Santé et bien-être

L’Évras à l’école en 1974

En réalisant la ligne du temps de l’Évras (voir plus bas), nous sommes tombés sur une émission diffusée sur la Télévision Scolaire début janvier 1974. Destinée aux enfants de 5e et 6e primaires, elle abordait, en trois épisodes, la question de « l’éducation sexuelle et affective ». À l’époque, l’initiative fait pas mal de bruit. Au point que la Ligue des familles, dans le courant du mois de février, organise une table ronde pour débattre du sujet. Elle fera l’objet de deux grands articles dans le Ligueur.

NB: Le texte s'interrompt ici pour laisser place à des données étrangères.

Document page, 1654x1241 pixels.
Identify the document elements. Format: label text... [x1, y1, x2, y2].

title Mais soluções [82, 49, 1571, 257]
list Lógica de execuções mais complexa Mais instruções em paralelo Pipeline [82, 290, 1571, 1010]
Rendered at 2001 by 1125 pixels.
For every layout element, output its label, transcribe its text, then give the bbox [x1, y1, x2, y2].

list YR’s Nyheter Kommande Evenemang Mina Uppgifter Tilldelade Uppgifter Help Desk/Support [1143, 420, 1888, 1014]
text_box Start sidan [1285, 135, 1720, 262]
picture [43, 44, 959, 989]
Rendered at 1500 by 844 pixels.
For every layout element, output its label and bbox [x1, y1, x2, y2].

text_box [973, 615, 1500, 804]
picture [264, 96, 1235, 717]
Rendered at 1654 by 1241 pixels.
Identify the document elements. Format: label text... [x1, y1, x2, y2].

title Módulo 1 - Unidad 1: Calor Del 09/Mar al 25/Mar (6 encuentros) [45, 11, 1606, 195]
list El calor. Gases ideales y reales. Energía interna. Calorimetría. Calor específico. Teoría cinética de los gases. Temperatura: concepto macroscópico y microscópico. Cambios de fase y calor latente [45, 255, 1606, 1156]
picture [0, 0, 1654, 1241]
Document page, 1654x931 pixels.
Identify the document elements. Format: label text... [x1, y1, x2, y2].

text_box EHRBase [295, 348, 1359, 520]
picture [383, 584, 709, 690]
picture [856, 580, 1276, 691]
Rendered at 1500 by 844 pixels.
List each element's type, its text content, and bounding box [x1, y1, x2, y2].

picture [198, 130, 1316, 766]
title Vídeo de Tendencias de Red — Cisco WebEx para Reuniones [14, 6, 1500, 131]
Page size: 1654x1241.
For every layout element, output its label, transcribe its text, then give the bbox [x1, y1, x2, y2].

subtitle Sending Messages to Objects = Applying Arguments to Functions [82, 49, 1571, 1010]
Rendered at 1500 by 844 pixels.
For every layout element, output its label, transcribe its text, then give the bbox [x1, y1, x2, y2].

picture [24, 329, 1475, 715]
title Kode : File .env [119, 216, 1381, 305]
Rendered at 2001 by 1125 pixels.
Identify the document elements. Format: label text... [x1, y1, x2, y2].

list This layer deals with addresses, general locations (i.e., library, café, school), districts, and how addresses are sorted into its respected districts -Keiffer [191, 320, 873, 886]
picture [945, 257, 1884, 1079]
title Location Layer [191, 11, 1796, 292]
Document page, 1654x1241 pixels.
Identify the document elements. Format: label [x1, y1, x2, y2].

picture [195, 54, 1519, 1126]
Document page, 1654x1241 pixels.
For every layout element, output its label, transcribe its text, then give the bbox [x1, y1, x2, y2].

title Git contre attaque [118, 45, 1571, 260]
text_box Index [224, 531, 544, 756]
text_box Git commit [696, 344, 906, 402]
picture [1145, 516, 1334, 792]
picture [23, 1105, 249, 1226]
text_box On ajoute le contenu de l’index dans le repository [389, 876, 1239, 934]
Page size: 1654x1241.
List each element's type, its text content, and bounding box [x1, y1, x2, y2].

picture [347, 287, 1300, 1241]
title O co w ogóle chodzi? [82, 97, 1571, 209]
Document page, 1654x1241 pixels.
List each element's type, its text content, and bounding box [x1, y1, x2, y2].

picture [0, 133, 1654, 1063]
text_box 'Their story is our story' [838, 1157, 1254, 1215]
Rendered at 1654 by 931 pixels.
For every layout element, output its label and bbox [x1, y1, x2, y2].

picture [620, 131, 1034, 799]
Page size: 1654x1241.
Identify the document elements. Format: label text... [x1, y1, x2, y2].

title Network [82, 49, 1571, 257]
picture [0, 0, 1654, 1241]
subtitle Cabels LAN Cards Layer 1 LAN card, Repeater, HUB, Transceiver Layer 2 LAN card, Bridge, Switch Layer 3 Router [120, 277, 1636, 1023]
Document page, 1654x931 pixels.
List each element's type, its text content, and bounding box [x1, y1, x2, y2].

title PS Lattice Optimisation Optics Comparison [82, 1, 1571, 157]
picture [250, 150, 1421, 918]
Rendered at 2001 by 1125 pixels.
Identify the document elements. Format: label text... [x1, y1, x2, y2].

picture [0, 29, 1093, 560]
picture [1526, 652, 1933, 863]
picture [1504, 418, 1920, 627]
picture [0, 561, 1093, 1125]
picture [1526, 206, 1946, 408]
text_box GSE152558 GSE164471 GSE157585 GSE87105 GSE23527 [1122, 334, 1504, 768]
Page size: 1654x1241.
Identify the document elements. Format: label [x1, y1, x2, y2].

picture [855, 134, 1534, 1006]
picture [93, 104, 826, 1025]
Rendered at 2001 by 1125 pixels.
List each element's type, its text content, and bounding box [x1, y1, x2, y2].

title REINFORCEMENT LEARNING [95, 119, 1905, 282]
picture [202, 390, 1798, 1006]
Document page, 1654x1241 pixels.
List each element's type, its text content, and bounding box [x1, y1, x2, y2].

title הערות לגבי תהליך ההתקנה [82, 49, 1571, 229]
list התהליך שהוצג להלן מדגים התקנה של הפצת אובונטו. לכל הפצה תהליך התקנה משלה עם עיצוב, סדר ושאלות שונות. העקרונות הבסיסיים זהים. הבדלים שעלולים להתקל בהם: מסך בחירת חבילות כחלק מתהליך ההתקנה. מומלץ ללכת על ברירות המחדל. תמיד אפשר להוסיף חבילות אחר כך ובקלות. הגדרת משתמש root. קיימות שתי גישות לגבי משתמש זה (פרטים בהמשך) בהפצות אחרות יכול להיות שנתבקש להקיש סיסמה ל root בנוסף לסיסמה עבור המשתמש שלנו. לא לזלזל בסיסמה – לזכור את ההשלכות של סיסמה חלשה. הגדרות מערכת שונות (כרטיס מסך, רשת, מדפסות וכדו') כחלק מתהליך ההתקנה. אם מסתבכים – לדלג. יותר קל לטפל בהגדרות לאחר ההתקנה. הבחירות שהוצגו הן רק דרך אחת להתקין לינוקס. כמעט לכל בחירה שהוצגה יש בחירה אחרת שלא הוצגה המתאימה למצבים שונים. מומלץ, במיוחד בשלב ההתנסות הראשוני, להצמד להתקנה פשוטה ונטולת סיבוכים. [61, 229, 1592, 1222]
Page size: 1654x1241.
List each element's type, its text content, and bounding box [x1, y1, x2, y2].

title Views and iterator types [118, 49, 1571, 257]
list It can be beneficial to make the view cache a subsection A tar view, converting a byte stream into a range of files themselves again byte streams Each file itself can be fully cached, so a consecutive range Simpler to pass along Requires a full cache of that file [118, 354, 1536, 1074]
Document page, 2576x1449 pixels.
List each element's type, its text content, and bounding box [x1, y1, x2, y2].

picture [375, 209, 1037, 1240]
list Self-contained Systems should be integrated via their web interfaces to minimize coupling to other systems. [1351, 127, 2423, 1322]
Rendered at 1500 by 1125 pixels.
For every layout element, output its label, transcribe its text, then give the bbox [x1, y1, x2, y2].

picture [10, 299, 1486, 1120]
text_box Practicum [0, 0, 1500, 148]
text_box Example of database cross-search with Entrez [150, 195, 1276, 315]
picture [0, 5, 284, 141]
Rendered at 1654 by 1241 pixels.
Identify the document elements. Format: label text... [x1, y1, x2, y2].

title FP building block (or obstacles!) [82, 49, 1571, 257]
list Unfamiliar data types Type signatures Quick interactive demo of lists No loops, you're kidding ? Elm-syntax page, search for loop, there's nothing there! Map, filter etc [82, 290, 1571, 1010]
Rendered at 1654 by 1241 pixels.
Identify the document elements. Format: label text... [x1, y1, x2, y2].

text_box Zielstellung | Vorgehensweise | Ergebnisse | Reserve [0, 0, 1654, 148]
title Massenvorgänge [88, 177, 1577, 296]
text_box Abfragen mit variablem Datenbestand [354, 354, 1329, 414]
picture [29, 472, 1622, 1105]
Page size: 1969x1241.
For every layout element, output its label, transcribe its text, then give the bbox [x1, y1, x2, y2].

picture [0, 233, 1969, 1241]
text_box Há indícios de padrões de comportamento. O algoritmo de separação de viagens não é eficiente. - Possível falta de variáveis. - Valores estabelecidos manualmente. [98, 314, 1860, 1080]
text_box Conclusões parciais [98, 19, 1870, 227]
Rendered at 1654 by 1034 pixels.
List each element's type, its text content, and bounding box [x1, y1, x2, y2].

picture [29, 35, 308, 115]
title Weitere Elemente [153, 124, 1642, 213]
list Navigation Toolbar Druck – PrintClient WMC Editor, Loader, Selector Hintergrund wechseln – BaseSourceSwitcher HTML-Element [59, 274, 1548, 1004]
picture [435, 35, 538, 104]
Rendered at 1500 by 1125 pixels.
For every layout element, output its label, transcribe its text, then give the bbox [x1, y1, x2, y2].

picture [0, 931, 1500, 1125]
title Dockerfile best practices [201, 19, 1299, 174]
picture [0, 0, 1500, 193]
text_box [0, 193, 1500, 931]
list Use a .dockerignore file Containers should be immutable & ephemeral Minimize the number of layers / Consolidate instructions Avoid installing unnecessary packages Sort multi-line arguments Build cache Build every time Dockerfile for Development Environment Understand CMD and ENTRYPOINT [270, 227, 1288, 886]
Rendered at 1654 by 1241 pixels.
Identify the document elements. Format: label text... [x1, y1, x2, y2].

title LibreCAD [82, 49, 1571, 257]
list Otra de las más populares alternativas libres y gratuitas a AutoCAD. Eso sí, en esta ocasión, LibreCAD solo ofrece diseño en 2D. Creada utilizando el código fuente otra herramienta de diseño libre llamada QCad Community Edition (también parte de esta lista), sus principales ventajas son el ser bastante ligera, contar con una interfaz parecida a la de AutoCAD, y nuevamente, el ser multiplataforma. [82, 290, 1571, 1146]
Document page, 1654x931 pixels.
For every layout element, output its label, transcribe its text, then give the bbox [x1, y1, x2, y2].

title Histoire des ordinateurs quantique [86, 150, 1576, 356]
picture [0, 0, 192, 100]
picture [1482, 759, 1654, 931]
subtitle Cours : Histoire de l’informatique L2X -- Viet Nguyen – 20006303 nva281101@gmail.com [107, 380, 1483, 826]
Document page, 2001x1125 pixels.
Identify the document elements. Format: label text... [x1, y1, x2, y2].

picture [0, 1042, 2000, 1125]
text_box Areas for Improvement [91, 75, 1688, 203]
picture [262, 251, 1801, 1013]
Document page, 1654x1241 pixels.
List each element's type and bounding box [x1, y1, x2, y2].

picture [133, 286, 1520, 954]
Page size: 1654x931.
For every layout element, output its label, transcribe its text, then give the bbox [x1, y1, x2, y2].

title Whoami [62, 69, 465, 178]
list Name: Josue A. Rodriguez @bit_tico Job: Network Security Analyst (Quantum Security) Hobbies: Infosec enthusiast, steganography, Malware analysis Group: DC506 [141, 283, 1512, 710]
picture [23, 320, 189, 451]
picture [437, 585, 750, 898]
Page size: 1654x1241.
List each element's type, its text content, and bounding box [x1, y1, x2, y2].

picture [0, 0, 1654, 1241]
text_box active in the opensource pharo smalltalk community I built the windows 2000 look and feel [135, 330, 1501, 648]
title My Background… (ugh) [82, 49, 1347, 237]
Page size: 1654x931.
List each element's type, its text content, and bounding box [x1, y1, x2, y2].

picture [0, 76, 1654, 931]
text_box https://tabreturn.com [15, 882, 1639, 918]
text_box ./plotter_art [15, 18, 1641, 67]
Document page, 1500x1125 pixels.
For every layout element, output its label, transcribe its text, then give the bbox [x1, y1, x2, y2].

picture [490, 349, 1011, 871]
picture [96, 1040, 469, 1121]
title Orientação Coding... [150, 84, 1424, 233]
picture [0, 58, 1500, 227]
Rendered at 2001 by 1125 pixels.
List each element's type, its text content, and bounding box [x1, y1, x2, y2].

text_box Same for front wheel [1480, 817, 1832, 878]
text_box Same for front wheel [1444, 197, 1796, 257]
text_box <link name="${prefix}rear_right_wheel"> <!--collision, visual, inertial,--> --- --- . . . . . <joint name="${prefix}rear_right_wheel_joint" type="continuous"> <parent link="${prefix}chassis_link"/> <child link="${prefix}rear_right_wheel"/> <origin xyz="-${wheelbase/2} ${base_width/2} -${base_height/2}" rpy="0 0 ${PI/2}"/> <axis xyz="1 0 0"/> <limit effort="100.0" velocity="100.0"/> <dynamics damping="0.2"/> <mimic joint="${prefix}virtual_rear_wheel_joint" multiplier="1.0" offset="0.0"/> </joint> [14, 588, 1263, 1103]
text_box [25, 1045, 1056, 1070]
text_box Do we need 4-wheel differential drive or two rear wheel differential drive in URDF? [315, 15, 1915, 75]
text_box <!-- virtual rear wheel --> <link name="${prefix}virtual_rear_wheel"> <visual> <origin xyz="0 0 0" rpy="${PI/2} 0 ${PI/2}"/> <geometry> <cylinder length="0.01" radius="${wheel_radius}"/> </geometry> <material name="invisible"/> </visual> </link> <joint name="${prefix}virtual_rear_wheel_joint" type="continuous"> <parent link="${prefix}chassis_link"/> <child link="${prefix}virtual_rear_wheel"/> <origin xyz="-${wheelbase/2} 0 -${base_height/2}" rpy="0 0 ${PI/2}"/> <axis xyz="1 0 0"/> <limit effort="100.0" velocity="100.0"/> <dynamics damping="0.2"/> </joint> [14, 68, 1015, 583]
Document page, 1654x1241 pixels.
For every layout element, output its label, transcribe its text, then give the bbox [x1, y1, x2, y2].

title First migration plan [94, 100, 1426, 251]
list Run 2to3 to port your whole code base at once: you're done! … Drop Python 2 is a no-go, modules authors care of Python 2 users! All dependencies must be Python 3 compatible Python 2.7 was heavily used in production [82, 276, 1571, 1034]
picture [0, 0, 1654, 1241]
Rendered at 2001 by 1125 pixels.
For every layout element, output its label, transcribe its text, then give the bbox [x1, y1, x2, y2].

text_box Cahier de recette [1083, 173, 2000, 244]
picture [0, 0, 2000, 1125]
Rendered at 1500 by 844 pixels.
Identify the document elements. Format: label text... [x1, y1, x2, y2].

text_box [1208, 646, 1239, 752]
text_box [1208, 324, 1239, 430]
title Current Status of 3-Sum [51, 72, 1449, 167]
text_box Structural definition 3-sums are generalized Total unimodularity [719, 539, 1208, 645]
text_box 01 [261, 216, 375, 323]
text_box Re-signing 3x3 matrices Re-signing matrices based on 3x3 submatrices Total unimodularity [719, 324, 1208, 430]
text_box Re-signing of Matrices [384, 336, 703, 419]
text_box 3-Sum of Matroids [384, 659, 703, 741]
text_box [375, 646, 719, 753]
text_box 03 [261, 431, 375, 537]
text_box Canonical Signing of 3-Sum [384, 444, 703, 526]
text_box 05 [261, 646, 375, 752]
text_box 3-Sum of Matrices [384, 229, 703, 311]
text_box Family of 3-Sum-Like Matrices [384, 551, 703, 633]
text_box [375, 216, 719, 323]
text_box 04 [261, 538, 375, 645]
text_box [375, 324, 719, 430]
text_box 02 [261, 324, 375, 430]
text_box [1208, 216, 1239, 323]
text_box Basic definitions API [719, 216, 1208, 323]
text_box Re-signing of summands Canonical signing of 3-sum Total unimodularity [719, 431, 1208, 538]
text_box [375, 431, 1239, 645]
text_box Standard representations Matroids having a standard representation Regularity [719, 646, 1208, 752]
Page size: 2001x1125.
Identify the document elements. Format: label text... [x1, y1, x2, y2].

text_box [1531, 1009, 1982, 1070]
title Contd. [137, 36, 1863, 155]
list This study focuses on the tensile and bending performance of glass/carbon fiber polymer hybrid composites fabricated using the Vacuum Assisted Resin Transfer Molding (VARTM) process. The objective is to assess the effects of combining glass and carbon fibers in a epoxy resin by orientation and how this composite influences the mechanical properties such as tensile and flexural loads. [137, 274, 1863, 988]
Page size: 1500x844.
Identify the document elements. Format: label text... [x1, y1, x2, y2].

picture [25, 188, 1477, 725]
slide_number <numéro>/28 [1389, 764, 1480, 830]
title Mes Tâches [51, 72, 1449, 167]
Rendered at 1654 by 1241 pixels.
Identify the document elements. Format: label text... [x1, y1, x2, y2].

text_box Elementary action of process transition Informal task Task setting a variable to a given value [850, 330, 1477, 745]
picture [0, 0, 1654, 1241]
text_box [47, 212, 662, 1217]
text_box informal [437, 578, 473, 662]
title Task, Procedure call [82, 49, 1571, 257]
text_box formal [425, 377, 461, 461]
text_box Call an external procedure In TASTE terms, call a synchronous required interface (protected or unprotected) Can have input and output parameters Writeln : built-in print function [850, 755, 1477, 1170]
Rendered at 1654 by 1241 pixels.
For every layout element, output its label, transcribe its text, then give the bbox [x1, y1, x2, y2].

« Nos enfants appartiennent à une génération de l’image alors que leurs parents appartiennent à une génération qui a appris ces choses par la parole et par le texte. C’est là, peut-être, une source de conflits ». « Je crois que les parents appartiennent, quel que soit leur âge, à une génération sacrifiée, comme on dit, parce qu’ils ont vécu dans un climat fait de tabous sexuels, alors qu’aujourd’hui on étale la sexualité partout ». En lisant ces phrases prononcées cinquante ans plus tôt, on ne peut s’empêcher de faire des rapprochements avec ce que l’on a entendu et lu autour de l’Évras ces dernières semaines.
Cette émission, on peut la voir sur le fabuleux site des archives audiovisuelles de la Sonuma. Le reportage a évidemment vieilli et paraît désuet, mais à l’époque c’est une révolution. Parler de sexe à l’école, c’est « aborder un sujet qui était laissé un peu dans l’ombre », explique avec euphémisme Bernard Versele, psychologue, mais qui a aussi donné son nom au célèbre prix de littérature jeunesse. Cela ne s’est pas passé sans heurts. La chargée de mission au ministère de l’Éducation Nationale le constate : « Dans l’enseignement officiel, les réactions ont été, ou bien très favorables, ou bien violemment opposées ». Même topo dans l’enseignement catholique.

Questions connues

Le fond des débats est identique à celui qui est de mise aujourd’hui. Pourquoi exposer les enfants à la sexualité ? Est-ce que ce n’est pas un sujet qui doit être avant tout abordé en famille ? Pourquoi les parents n’assistent-ils pas à ces projections ? Les enfants ne risquent-ils pas d’être traumatisés ? Autour de la table, la nécessité de ce type d’initiative semble faire l’unanimité. Une intervenante le martèle : « Il m’apparaît absolument indispensable de faire cette éducation à l’école, même si on la fait à la maison ». Un autre participant ajoute : « Je crois que faire des films pour des enfants de 10-13 ans, c’est déjà trop tard. L’information sexuelle doit être faite le plus tôt possible ». 
Parmi les récriminations des parents, celle de ne pas avoir été assez informés, voire intégrés, en amont. Autour de la table, pas vraiment d’acrimonie, tout est posé, réfléchi, même si certaines divergences s’expriment notamment sur les ingrédients et l’équilibre sexuel/affectif du documentaire. Mais l’intérêt porté au support audiovisuel est là. Le secrétaire général de la Ligue des familles évoque même la possibilité d’avoir des films de ce type à destination des parents. « Ce métier de parent doit s’apprendre et la télévision en tant que moyen d’éducation populaire pourrait y contribuer ».

Une séquence qui fâche

Mais d’où vient le vent de contestation ? Il semblerait qu’à l’époque, six secondes du programme font polémique. On y voit une jeune fille nue. « Il y a eu un braquage sur ces images », indique le conseiller pédagogique au secrétariat national de l’enseignement catholique. Ce à quoi un intervenant répond : « Est-ce que vos enfants ne se promènent jamais dans certaines rues où à chaque cinéma vous avez toutes les affiches possibles et imaginables ? ».
Au fil de l’entretien, une militante liégeoise de la Ligue des familles lance un constat : « On se trouve devant une situation où on parle de sexe à longueur de journée sous diverses formes et pas seulement à la TV. Les parents sont absolument coincés et je comprends leurs réactions assez vives. Ils sont frustrés par les événements. La première attitude est de vouloir reprendre ce qu’ils croyaient être à eux, alors que ce n’est plus à eux depuis très longtemps, mais ils ne l’ont pas encore vu ».
On imagine la teneur et l’allure du débat si, à l’époque, les réseaux sociaux avaient déjà existé.